The technology advanced further in 2025 with free software updates designed to increase speed, expand crop compatibility, and improve performance. Ladd highlighted three upgrades: higher boom height thresholds enabling “over-the-canopy spray support,” increased operational speed “from 12 miles an hour… up to 15 miles an hour,” and reduced minimum row spacing that now allows “20-inch rows” for corn. These continuous updates show, he said, that See & Spray “is going to get better over time… year after year after year.”
Looking ahead, farmer input remains central to the next generation of See & Spray. Ladd said he leaves every major farm show with “10 to 15 new things that we have to focus on.” Farmers want the system expanded into crops like wheat, canola, flax, barley, peanuts, sugar beets, and potatoes, along with deeper insights from the cameras beyond weed detection. “They want to know more about overall crop health… insect or potential disease or fungus pressures,” he said, emphasizing that actionable, in-season insights are a key area of development.

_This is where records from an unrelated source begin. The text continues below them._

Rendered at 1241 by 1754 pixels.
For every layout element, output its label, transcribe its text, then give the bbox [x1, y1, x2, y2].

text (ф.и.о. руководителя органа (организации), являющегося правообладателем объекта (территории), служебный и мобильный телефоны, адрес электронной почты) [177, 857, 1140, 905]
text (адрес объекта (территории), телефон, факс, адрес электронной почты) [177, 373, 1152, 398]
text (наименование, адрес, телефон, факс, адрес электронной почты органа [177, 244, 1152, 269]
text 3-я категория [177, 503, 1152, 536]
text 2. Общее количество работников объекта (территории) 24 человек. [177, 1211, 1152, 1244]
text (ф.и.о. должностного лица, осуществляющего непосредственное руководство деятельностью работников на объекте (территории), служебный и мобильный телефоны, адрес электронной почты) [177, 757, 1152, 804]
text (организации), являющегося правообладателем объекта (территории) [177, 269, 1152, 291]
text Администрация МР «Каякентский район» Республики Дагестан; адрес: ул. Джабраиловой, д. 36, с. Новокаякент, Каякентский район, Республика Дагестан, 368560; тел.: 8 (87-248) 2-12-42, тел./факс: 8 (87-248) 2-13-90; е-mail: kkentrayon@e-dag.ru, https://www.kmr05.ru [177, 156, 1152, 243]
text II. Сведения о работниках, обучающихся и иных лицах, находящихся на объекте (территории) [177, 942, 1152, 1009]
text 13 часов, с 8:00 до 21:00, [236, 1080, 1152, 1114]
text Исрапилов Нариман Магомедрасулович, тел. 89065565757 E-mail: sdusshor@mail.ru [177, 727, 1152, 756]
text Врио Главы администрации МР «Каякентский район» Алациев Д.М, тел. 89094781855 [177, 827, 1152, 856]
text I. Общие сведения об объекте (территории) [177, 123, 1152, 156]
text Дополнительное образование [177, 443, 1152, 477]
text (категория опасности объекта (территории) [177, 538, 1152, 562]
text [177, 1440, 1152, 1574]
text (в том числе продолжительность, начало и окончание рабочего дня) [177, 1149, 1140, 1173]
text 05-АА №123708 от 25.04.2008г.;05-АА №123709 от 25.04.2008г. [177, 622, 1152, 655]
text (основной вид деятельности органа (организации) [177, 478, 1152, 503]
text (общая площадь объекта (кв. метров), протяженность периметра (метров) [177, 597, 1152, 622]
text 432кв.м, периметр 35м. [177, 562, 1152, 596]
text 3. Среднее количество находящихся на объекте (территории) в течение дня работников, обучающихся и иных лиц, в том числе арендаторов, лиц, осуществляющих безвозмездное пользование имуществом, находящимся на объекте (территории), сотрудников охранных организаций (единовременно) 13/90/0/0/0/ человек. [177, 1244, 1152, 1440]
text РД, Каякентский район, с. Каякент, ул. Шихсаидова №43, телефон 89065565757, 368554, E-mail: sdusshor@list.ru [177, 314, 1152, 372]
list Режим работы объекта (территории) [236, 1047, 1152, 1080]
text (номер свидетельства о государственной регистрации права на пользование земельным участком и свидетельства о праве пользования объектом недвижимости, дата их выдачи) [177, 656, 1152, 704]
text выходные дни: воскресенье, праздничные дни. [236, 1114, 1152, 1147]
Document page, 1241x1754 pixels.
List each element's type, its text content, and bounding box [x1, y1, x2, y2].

Ladd also addressed lingering misconceptions surrounding camera-based spraying. He said some producers still feel they “have to see it to believe it,” especially when told a system traveling 15 mph can detect “a weed a quarter inch in size.” His advice: visit a field day and watch it work. For growers thinking about adopting the technology, Ladd offered one key insight: “If you’re interested in See & Spray, you have to have a plan.” He stressed that farmers should integrate it into winter agronomy discussions so they understand “how that savings changes not only the product that we apply… but the quantity that we apply” to maximize ROI the following season.